Task instructions:
Copy each line of the records below without any changes.

Material for this task:
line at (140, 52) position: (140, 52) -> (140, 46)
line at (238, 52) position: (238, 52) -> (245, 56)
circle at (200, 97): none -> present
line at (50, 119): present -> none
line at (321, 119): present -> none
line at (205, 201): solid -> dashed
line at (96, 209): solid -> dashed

Task result:
line at (140, 52) position: (140, 52) -> (140, 46)
line at (238, 52) position: (238, 52) -> (245, 56)
circle at (200, 97): none -> present
line at (50, 119): present -> none
line at (321, 119): present -> none
line at (205, 201): solid -> dashed
line at (96, 209): solid -> dashed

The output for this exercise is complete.